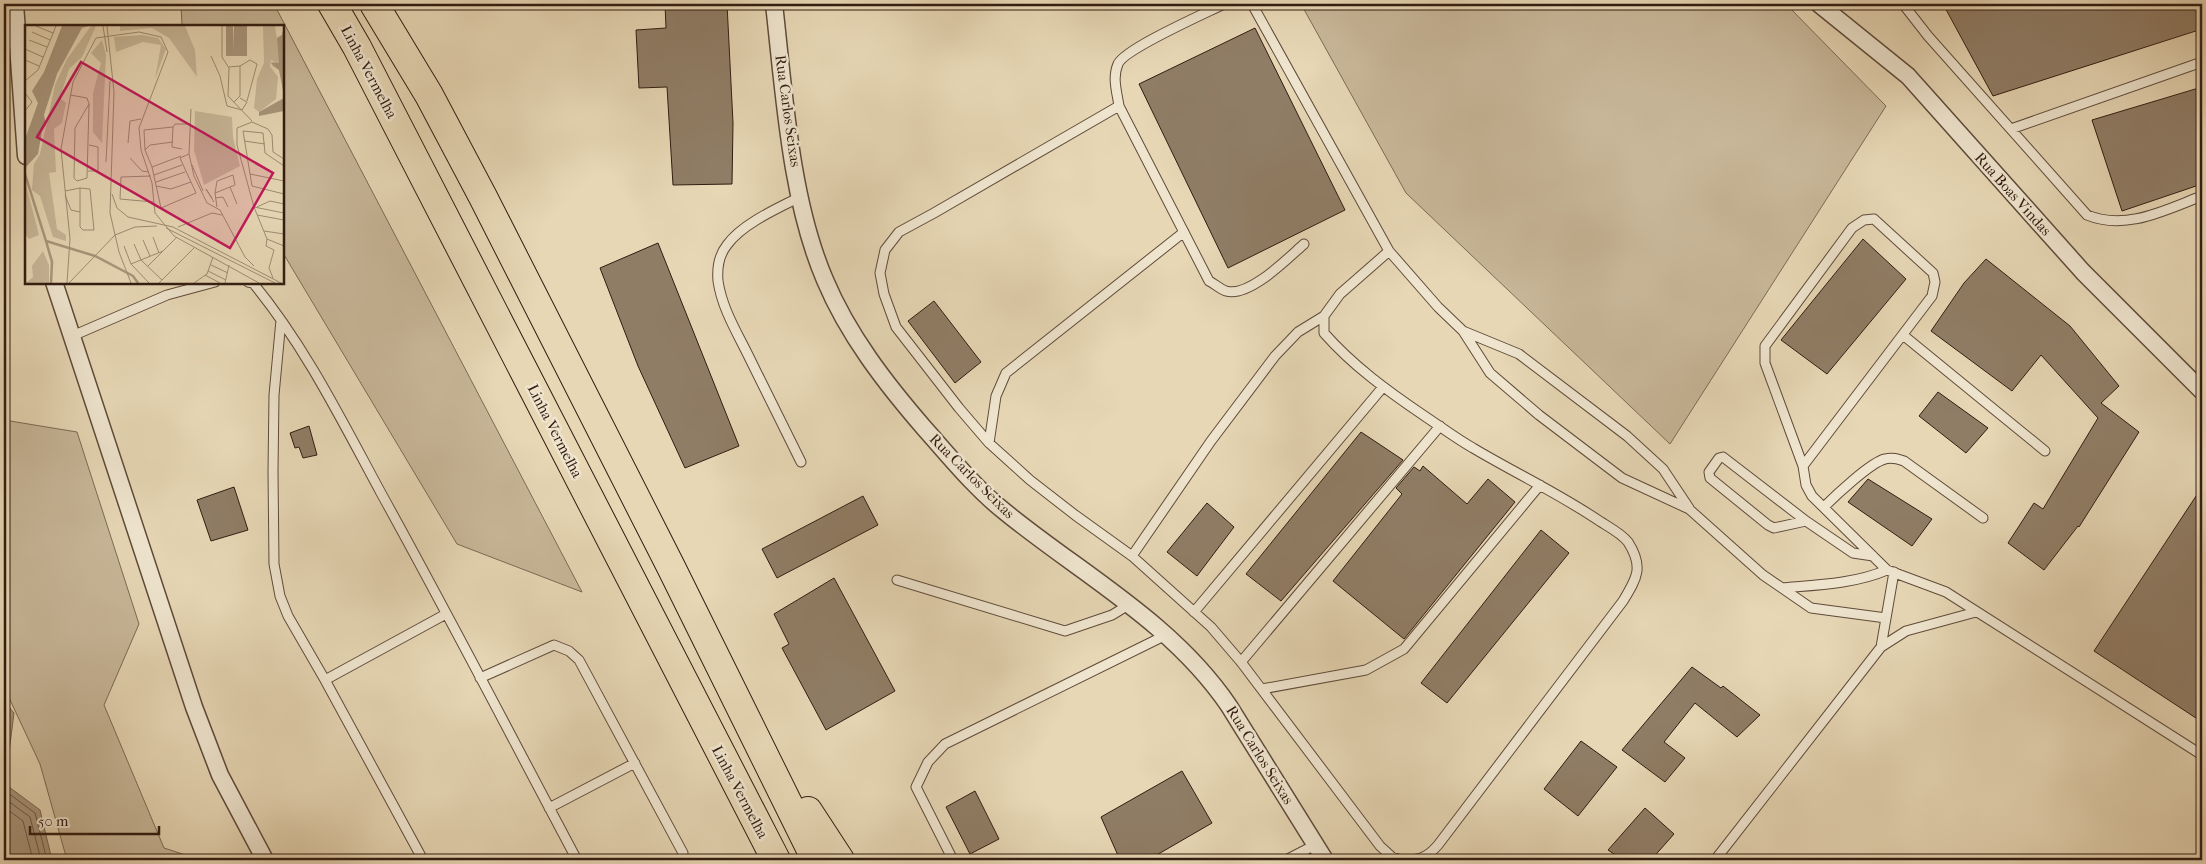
<svg xmlns="http://www.w3.org/2000/svg" width="2206" height="864" font-family="'IM FELL French Canon',serif">
<rect width="100%" height="100%" fill="#e7d7b5"/>
<filter id="stains"><feTurbulence type="fractalNoise" baseFrequency=".004" numOctaves="4"/><feColorMatrix values="0 0 0 0 .2 0 0 0 0 .09 0 0 0 0 .02 0 0 0 .5 -.17"/></filter>
<radialGradient id="worn" r=".72"><stop offset=".6" stop-color="#630" stop-opacity="0"/><stop offset="1" stop-color="#630" stop-opacity=".3"/></radialGradient>
<path fill="#c8b799" stroke="#7d6a55" d="M 181,4 L 274,4 L 582,592 L 457,544 L 283,253 L 282,26 L 182,26 Z
M 1301,4 L 1786,4 L 1886,106 L 1670,444 L 1406,193 Z
M 4,420 L 77,432 L 139,624 L 104,705 L 164,848 L 201,860 L 67,860 L 40,764 L 4,687 Z"/>
<path fill="#a9977d" stroke="#796652" d="M 4,701 L 14,713 L 5,784 L 40,810 L 52,860 L 4,860 Z"/>
<g fill="none" stroke-linecap="round" stroke-linejoin="round">
<path stroke="#6e5a47" stroke-width="1" d="M 4,790 L 35,813 L 47,860
M 4,798 L 30,817 L 41,860
M 4,807 L 23,821 L 33,860"/>
</g>
<path fill="#907d66" stroke="#321c11" d="M 665,4 L 727,4 L 733,123 L 732,184 L 673,185 L 667,87 L 639,88 L 636,30 L 666,28 Z
M 1943,4 L 2202,4 L 2202,29 L 1993,96 Z
M 1255,28 L 1345,210 L 1228,268 L 1139,84 Z
M 2202,87 L 2202,184 L 2122,211 L 2092,120 Z
M 1863,239 L 1906,279 L 1827,374 L 1781,340 Z
M 658,243 L 739,446 L 685,468 L 638,366 L 600,268 Z
M 1986,259 L 2070,326 L 2119,386 L 2101,403 L 2139,432 L 2079,527 L 2078,526 L 2044,570 L 2008,543 L 2034,503 L 2043,509 L 2098,418 L 2041,355 L 2012,391 L 1931,331 L 1964,283 Z
M 934,301 L 981,362 L 955,383 L 908,321 Z
M 1938,392 L 1988,428 L 1966,453 L 1919,416 Z
M 309,426 L 317,455 L 303,458 L 299,447 L 295,448 L 290,433 Z
M 1361,432 L 1403,460 L 1281,601 L 1246,574 Z
M 1423,466 L 1467,504 L 1488,479 L 1515,502 L 1404,639 L 1333,581 L 1402,494 L 1396,488 L 1414,467 L 1420,471 Z
M 1868,479 L 1932,519 L 1912,546 L 1848,502 Z
M 234,487 L 248,530 L 211,541 L 197,500 Z
M 2202,487 L 2202,722 L 2094,651 Z
M 863,496 L 878,525 L 777,578 L 762,549 Z
M 1207,503 L 1234,527 L 1197,576 L 1167,552 Z
M 1541,530 L 1569,553 L 1447,703 L 1421,683 Z
M 834,578 L 895,691 L 826,730 L 782,648 L 789,644 L 774,614 Z
M 1692,667 L 1721,688 L 1723,686 L 1760,715 L 1737,737 L 1695,703 L 1664,742 L 1685,758 L 1665,782 L 1622,750 Z
M 1581,741 L 1617,767 L 1578,816 L 1544,789 Z
M 1182,771 L 1212,823 L 1148,860 L 1120,860 L 1101,817 Z
M 975,791 L 999,839 L 970,854 L 946,807 Z
M 1645,808 L 1674,834 L 1651,860 L 1623,860 L 1608,850 Z"/>
<g fill="none" stroke-linecap="round" stroke-linejoin="round">
<g stroke="#5f4b3a" stroke-width="11">
<path id="lane" d="M 1224,4 C 1206,13 1124,49 1118,64 C 1112,78 1117,92 1119,106 L 1209,281 C 1215,284 1220,289 1226,291 C 1249,298 1288,258 1304,244
M 1252,4 L 1389,251 L 1438,307 L 1463,331 L 1490,373 L 1539,415 L 1622,478 L 1689,509 L 1763,575 L 1782,588 C 1817,585 1854,584 1887,570 L 1946,592 L 2202,755
M 1903,4 L 1928,36 L 2087,215 C 2126,231 2165,210 2202,196
M 1119,106 L 934,213 L 899,232 L 885,250 L 880,273 L 884,294 L 896,327 L 959,408 L 989,443 L 1030,480 L 1075,515 L 1132,556
M 2011,129 L 2202,62
M 800,197 C 778,208 742,224 727,245 C 719,255 717,269 718,281 C 722,309 738,334 750,359 C 767,393 784,428 801,462
M 1389,251 L 1340,294 L 1324,316 L 1324,333 C 1353,366 1389,392 1426,417 C 1441,427 1457,439 1473,448 C 1515,473 1560,494 1601,522 C 1609,527 1622,534 1628,542 C 1644,567 1637,578 1623,601 L 1438,845 C 1431,853 1424,859 1412,860
M 248,282 L 253,283 C 305,346 342,421 381,493 C 448,614 512,738 577,860
M 1324,316 L 1298,332 L 1275,356 L 1211,441 L 1132,556 L 1211,627 L 1241,662 L 1380,846 L 1392,857 L 1401,860
M 281,320 L 274,395 L 273,471 L 274,564 L 280,596 L 288,616 L 325,680 L 423,860
M 1463,331 L 1519,354 L 1627,436 L 1663,469 L 1689,508
M 1903,335 L 2045,451
M 70,337 L 167,295 L 215,282
M 989,443 L 996,396 L 1006,373 L 1184,232
M 1803,466 L 1765,363 L 1765,346 L 1852,228 L 1864,220 L 1874,219 L 1933,273 L 1935,282 L 1932,296 L 1803,466 L 1806,485 L 1812,496 L 1887,570
M 1824,507 C 1835,496 1871,462 1885,459 C 1892,457 1898,459 1904,461 L 1983,518
M 1806,521 L 1774,528 L 1768,525 L 1710,478 L 1709,472 L 1719,458 L 1723,457 L 1806,521 L 1853,553 L 1873,556
M 897,580 L 1065,631 L 1112,615 L 1130,604
M 1782,588 L 1811,608 L 1886,618
M 1194,612 L 1383,387
M 1881,647 L 1894,572
M 1241,662 L 1440,426
M 480,678 L 554,645 L 569,651 L 579,660 L 683,853 L 681,860
M 325,680 L 446,614
M 1262,689 L 1366,670 L 1404,649 L 1540,485
M 549,808 L 635,763
M 953,860 L 916,787 L 928,762 L 945,744 L 1166,635
M 1286,860 L 1315,845
M 1715,860 L 1881,647 L 1906,631 L 1976,612"/>
</g>
<g stroke="#5f4b3a" stroke-width="19">
<path id="street" d="M 15,4 L 26,156
M 774,4 C 784,91 790,199 825,280 C 848,335 886,384 925,429 C 950,457 975,488 1004,511 C 1081,574 1172,622 1229,706 L 1325,860
M 1819,4 L 1908,76 L 2083,272 L 2202,391
M 54,282 L 194,707 L 220,775 L 265,860"/>
</g>
<g stroke="#321c11" stroke-width="30">
<path id="highway" d="M 332,4 L 357,47 L 776,860
M 374,4 L 429,95 L 483,197 L 671,567 L 816,860
M 808,811 L 840,860"/>
</g>
<use href="#lane" stroke="#efe5cf" stroke-width="9"/>
<use href="#street" stroke="#efe5cf" stroke-width="16"/>
<use href="#highway" stroke="#e7d7b5" stroke-width="28"/>
</g>
<g text-anchor="middle" dominant-baseline="central" stroke-width="5" stroke-linejoin="round" paint-order="stroke">
<g font-size="15" fill="#321c11" stroke="#efe5cf">
<text transform="translate(369 72) rotate(62)">Linha Vermelha</text>
<text transform="translate(788 111) rotate(82)">Rua Carlos Seixas</text>
<text transform="translate(2013 194) rotate(48)">Rua Boas Vindas</text>
<text transform="translate(555 431) rotate(63)">Linha Vermelha</text>
<text transform="translate(972 476) rotate(45)">Rua Carlos Seixas</text>
<text transform="translate(1260 755) rotate(58)">Rua Carlos Seixas</text>
<text transform="translate(740 792) rotate(62)">Linha Vermelha</text>
</g>
</g>
<g transform="translate(25 25)">
<rect width="259" height="259" fill="#e7d7b5"/>
<path d="M 66,1 L 71,1 L 57,32 L 44,44 L 35,73 L 41,78 L 37,98 L 29,104 L 31,147 L 24,148 L 32,204 L 41,210 L 41,216 L 28,212 L 15,171 L 7,165 L 9,139 L 15,129 L 30,60 L 42,34 ZM 95,1 L 160,1 L 170,25 L 172,52 L 144,13 L 127,3 L 95,6 ZM 238,1 L 250,1 L 253,22 L 252,13 L 257,10 L 259,1 L 259,70 L 254,45 L 247,41 L 246,37 L 250,37 L 246,35 L 245,41 L 253,52 L 251,74 L 234,87 L 229,83 L 232,54 L 239,38 ZM 117,10 L 133,13 L 141,24 L 130,54 L 136,20 L 118,17 L 91,27 L 89,12 ZM 77,15 L 81,30 L 77,118 L 68,107 L 68,68 L 76,38 L 66,28 ZM 170,86 L 207,92 L 208,112 L 215,141 L 179,160 L 169,125 ZM 0,156 L 14,210 L 4,214 L 0,209 ZM 18,226 L 24,240 L 24,258 L 1,258 L 8,252 L 7,241 Z" fill="#c8b799"/>
<path d="M 37,1 L 64,1 L 57,3 L 32,49 L 19,90 L 21,100 L 17,106 L 13,129 L 0,143 L 0,114 L 13,78 L 7,66 L 19,47 ZM 201,1 L 208,1 L 208,25 L 209,1 L 222,1 L 222,31 L 201,31 ZM 259,1 L 259,70 L 254,45 L 246,38 L 254,38 L 252,13 L 257,10 ZM 259,73 L 259,86 L 234,91 L 234,87 Z" fill="#a9977d"/>
<path fill="none" stroke="#a9977d" stroke-width="2.5" d="M 0,149 L 21,216 L 70,231 L 108,251 L 113,258M 21,216 L 27,237 L 26,258"/>
<path fill="none" stroke="#9f8c73" stroke-width="1" d="M 11,1 L 28,8M 78,1 L 82,27M 82,1 L 89,67 L 85,188 L 94,227 L 106,258M 197,1 L 197,32 L 204,43 L 203,71 L 227,96M 7,7 L 25,15M 4,15 L 22,22M 0,24 L 18,32M 186,31 L 195,51 L 202,81 L 217,85 L 222,77 L 215,73M 0,35 L 14,41M 204,42 L 215,41 L 225,35 L 232,39 L 222,76M 0,56 L 13,45 L 31,1M 0,68 L 7,77 L 0,86M 45,70 L 62,73 L 64,79 L 62,153 L 52,156 L 49,153 L 50,103 L 64,79M 209,77 L 215,71 L 215,41M 166,84 L 164,129 L 169,151 L 182,178 L 195,185 L 220,232 L 229,241M 219,116 L 240,119M 103,118 L 105,96 L 116,94M 157,124 L 147,122 L 148,102 L 150,99 L 165,99M 120,125 L 125,120 L 148,117M 156,131 L 127,142 L 136,183 L 171,168 L 155,133 L 164,129M 105,133 L 117,146 L 124,147M 259,134 L 248,127 L 247,110 L 243,104 L 227,97 L 212,103 L 212,120 L 229,182 L 242,214 L 259,221M 81,137 L 85,56M 167,140 L 178,166M 259,141 L 240,128 L 238,108 L 218,106 L 227,161 L 259,169M 127,142 L 120,125 L 119,105 L 148,102M 63,146 L 73,146 L 73,122 L 64,120M 225,149 L 259,156M 129,150 L 157,140M 126,151 L 96,152 L 95,174 L 128,177M 131,157 L 160,147M 131,161 L 146,164 L 166,157M 205,162 L 212,179M 40,166 L 55,163 L 65,164 L 69,205 L 58,205 L 55,202 L 55,163M 190,168 L 192,156 L 208,150 L 210,160 L 190,168 L 192,182M 87,169 L 92,183 L 103,192 L 148,202 L 256,258M 40,170 L 46,185 L 55,187M 187,173 L 181,164 L 189,177M 190,173 L 198,172 L 203,182M 229,182 L 259,188M 232,182 L 245,176 L 259,179M 232,190 L 259,195M 153,202 L 187,188 L 197,190M 141,203 L 250,258M 239,206 L 259,209M 128,212 L 134,228M 242,214 L 241,221 L 249,225 L 244,243 L 248,253M 118,215 L 125,231M 109,219 L 116,235 L 137,255M 99,221 L 106,239 L 124,258M 106,239 L 138,226M 186,240 L 203,248M 123,241 L 152,212M 183,246 L 201,255M 180,250 L 195,258M 42,258 L 45,214 L 36,124 L 48,57 L 71,13 L 114,7 L 136,12 L 143,27 L 114,103 L 116,125 L 127,158 L 130,188 L 149,211 L 234,258M 44,258 L 90,210 L 110,202 L 132,201M 134,258 L 170,222M 169,258 L 182,249 L 188,232M 200,258 L 204,240"/>
<path fill="#c2185b" fill-opacity="0.15" stroke="#c2185b" stroke-width="2.5" d="M 56,37 L 248,148 L 205,223 L 12,112 Z"/>
<rect width="259" height="259" fill="none" stroke="#321c11" stroke-width="2.5"/>
</g>
<rect width="2206" height="864" fill="none" stroke="#e7d7b5" stroke-width="20"/>
<rect x="5" y="5" width="2196" height="854" fill="none" stroke="#321c11" stroke-width="2.5"/>
<rect x="10" y="10" width="2186" height="844" fill="none" stroke="#321c11"/>
<path d="M30 826v8h129v-8" fill="none" stroke="#321c11" stroke-width="2.5"/>
<text x="38" y="826" font-size="15" fill="#321c11" stroke="#efe5cf" stroke-width="4" paint-order="stroke">50 m</text>
<rect width="100%" height="100%" filter="url(#stains)"/>
<rect width="100%" height="100%" fill="url(#worn)"/>
</svg>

Action item = Every line above from the line with "M 800,197 C" to the line with "M 1324,316 L", both included, must be reproduced exactly, and no other line may appear.

Result =
M 800,197 C 778,208 742,224 727,245 C 719,255 717,269 718,281 C 722,309 738,334 750,359 C 767,393 784,428 801,462
M 1389,251 L 1340,294 L 1324,316 L 1324,333 C 1353,366 1389,392 1426,417 C 1441,427 1457,439 1473,448 C 1515,473 1560,494 1601,522 C 1609,527 1622,534 1628,542 C 1644,567 1637,578 1623,601 L 1438,845 C 1431,853 1424,859 1412,860
M 248,282 L 253,283 C 305,346 342,421 381,493 C 448,614 512,738 577,860
M 1324,316 L 1298,332 L 1275,356 L 1211,441 L 1132,556 L 1211,627 L 1241,662 L 1380,846 L 1392,857 L 1401,860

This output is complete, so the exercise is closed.